> [Page extract]

--- START ---

There are many parallels between administering anesthesia and flying a plane — for instance, both include multiple checklists and systematic review of processes — so it was no surprise that Sholes began taking flight lessons while in medical school. “It was such a freeing experience to slip the bonds of gravity and soar amongst the clouds,” he says, adding that he was fortunate to be accepted into the U.S. Navy’s flight surgeon training program. There, he learned aerospace medicine and experienced the rigors of pilot training firsthand.

Five years of active duty later, Sholes owns his own plane, a four-seater single-engine Piper Arrow, and is an anesthesiology resident at the University of North Carolina at Chapel Hill. This summer, during a weekend on call, he learned that the childhood home of one of his colleagues, neurosurgeon Randi Barnett, had flooded and her family was displaced after historic flooding in Kentucky.

“I thought of what anguish my colleague must be experiencing performing life-saving surgeries for her patients but unable to leave to help her family,” he says.

He was ready for his next mission, so he offered to help.

What began as an impromptu flight mission became a way for colleagues to show their support for Barnett and her hometown. As soon as flight restrictions were lifted, Sholes and Barnett headed for the heart of the flooding zone and her home in Hazard, Kentucky, carrying more than 400 pounds of supplies in tow.

Because of poor visibility, Sholes flew by just the reference of the plane’s instruments. When they arrived, “we appeared to be the first civilian airplane to land into the airfield,” he says. “We had safely brought Dr. Barnett home.”

Seeing his colleague get the chance to hug her family and make sure they were OK made it all worth it. They grudgingly left Kentucky, knowing there was still much work to be done but thankful for the small part they played in bringing help.

At every point in his career, Sholes is paying it forward. He attributes his success to the mentorship of professors like Miyamoto and others who have guided him throughout his career.

“Finding myself in a medical career that I love and being able to continue to pursue my passion for aviation is something that has been incredibly fulfilling for me,” he says. “Be grateful for wherever you are in your life’s journey and always seek mentors in everything you do.”

--- END ---

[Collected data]
--- START ---

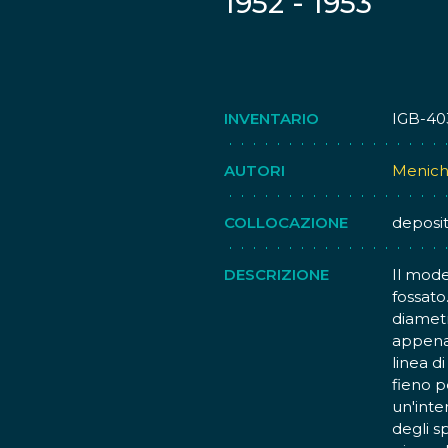
1952 - 1953
INVENTARIO
IGB-40
AUTORI
Menich
COLLOCAZIONE
deposi
DESCRIZIONE
Il mode
fossato
diametr
appena 
linea d
fieno pe
un'inte
degli s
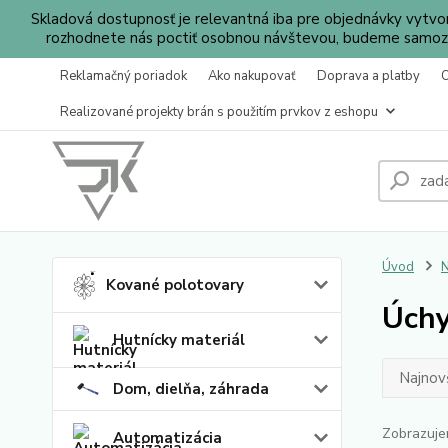
Skladová dostupnosť je relevantná iba pre objednávky vytv
rozhodnete nás poctiť osobnou návštevou, budeme samozr
Reklamačný poriadok
Ako nakupovať
Doprava a platby
Realizované projekty brán s použitím prvkov z eshopu
Úvod
N
Kované polotovary
Úchy
Hutnícky materiál
Najnov
Dom, dielňa, záhrada
Zobrazuje
Automatizácia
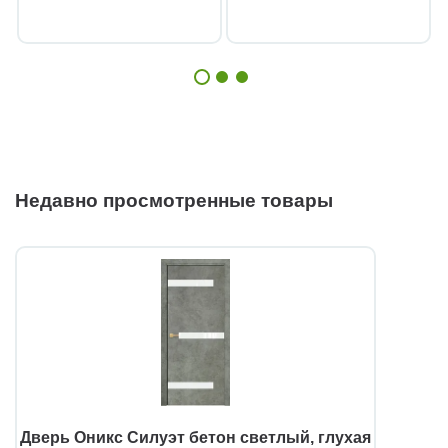
Недавно просмотренные товары
Дверь Оникс Силуэт бетон светлый, глухая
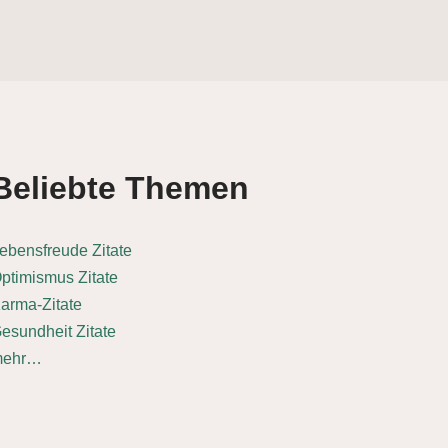
Beliebte Themen
ebensfreude Zitate
ptimismus Zitate
arma-Zitate
esundheit Zitate
mehr…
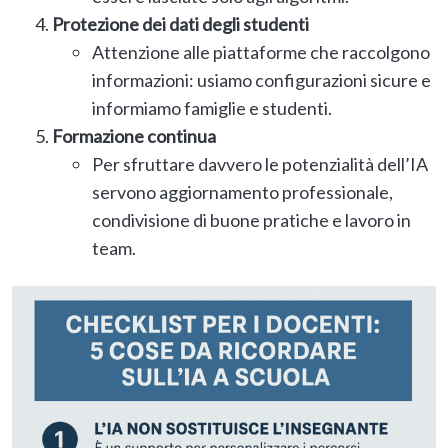
Protezione dei dati degli studenti
Attenzione alle piattaforme che raccolgono
informazioni: usiamo configurazioni sicure e
informiamo famiglie e studenti.
Formazione continua
Per sfruttare davvero le potenzialità dell’IA
servono aggiornamento professionale,
condivisione di buone pratiche e lavoro in
team.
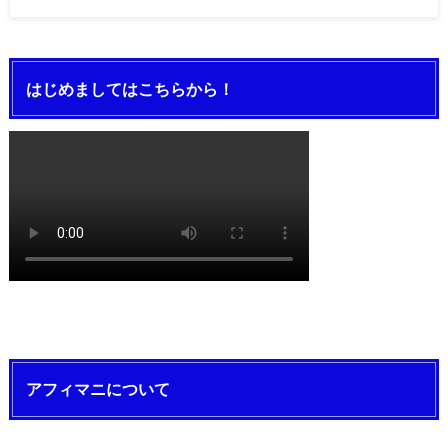
はじめましてはこちらから！
アフィマニについて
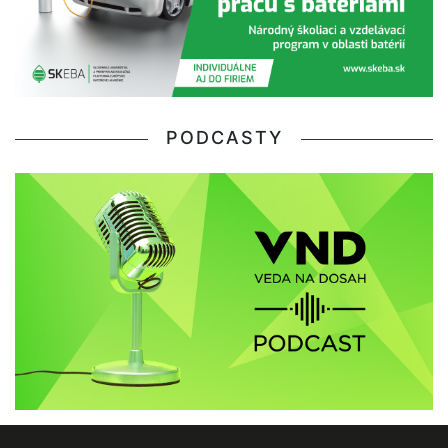
PODCASTY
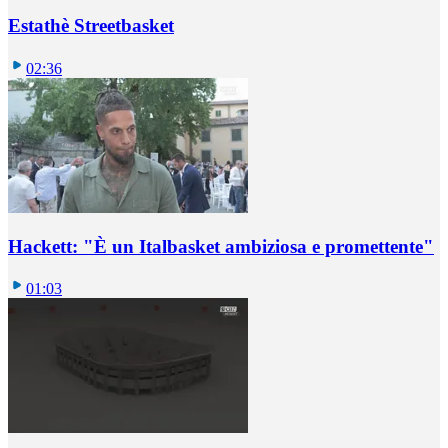
Estathè Streetbasket
02:36
Hackett: "È un Italbasket ambiziosa e promettente"
01:03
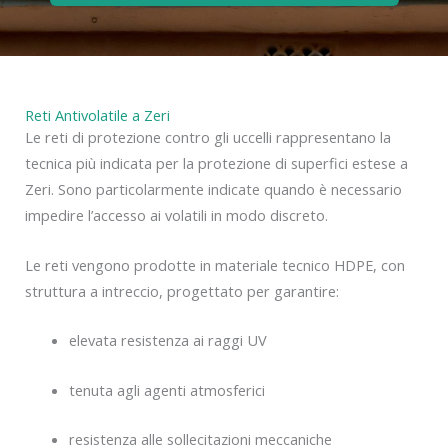
Reti Antivolatile a Zeri
Le reti di protezione contro gli uccelli rappresentano la
tecnica più indicata per la protezione di superfici estese a
Zeri. Sono particolarmente indicate quando è necessario
impedire l’accesso ai volatili in modo discreto.
Le reti vengono prodotte in materiale tecnico HDPE, con
struttura a intreccio, progettato per garantire:
elevata resistenza ai raggi UV
tenuta agli agenti atmosferici
resistenza alle sollecitazioni meccaniche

--- END ---

> [Problem details]
Copy the account of the Kentucky relief flight starting with "Five years of" and going on through "offered to help.", and swap "Piper Arrow" for "Cessna Skyhawk". The lines have no connection to the account of the Kentucky relief flight.

> [Exercise answer]
Five years of active duty later, Sholes owns his own plane, a four-seater single-engine Cessna Skyhawk, and is an anesthesiology resident at the University of North Carolina at Chapel Hill. This summer, during a weekend on call, he learned that the childhood home of one of his colleagues, neurosurgeon Randi Barnett, had flooded and her family was displaced after historic flooding in Kentucky.

“I thought of what anguish my colleague must be experiencing performing life-saving surgeries for her patients but unable to leave to help her family,” he says.

He was ready for his next mission, so he offered to help.